◆ **Prompt**: Word for word, retype the entire listing.

◆ **Information provided**:
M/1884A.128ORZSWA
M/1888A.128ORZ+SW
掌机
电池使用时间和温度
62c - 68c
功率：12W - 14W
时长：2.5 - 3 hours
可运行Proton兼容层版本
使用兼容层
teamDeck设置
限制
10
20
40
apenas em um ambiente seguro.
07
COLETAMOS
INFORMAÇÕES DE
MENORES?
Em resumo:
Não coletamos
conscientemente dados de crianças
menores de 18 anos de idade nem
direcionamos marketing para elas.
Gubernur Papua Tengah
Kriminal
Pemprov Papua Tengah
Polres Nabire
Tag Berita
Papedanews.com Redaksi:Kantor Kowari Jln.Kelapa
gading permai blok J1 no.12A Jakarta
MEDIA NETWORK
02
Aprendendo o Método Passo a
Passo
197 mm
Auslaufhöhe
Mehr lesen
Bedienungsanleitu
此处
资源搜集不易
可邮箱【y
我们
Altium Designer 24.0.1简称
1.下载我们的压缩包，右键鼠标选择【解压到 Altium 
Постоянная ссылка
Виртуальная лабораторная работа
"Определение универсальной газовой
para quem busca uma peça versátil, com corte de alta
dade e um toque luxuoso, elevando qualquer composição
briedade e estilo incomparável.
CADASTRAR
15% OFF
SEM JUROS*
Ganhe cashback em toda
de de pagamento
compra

◆ **Solved exercise**:
M/1884A.128ORZSWA
M/1888A.128ORZ+SW
掌机
电池使用时间和温度
62c - 68c
功率：12W - 14W
时长：2.5 - 3 hours
可运行Proton兼容层版本
使用兼容层
teamDeck设置
限制
10
20
40
apenas em um ambiente seguro.
07
COLETAMOS
INFORMAÇÕES DE
MENORES?
Em resumo:
Não coletamos
conscientemente dados de crianças
menores de 18 anos de idade nem
direcionamos marketing para elas.
Gubernur Papua Tengah
Kriminal
Pemprov Papua Tengah
Polres Nabire
Tag Berita
Papedanews.com Redaksi:Kantor Kowari Jln.Kelapa
gading permai blok J1 no.12A Jakarta
MEDIA NETWORK
02
Aprendendo o Método Passo a
Passo
197 mm
Auslaufhöhe
Mehr lesen
Bedienungsanleitu
此处
资源搜集不易
可邮箱【y
我们
Altium Designer 24.0.1简称
1.下载我们的压缩包，右键鼠标选择【解压到 Altium 
Постоянная ссылка
Виртуальная лабораторная работа
"Определение универсальной газовой
para quem busca uma peça versátil, com corte de alta
dade e um toque luxuoso, elevando qualquer composição
briedade e estilo incomparável.
CADASTRAR
15% OFF
SEM JUROS*
Ganhe cashback em toda
de de pagamento
compra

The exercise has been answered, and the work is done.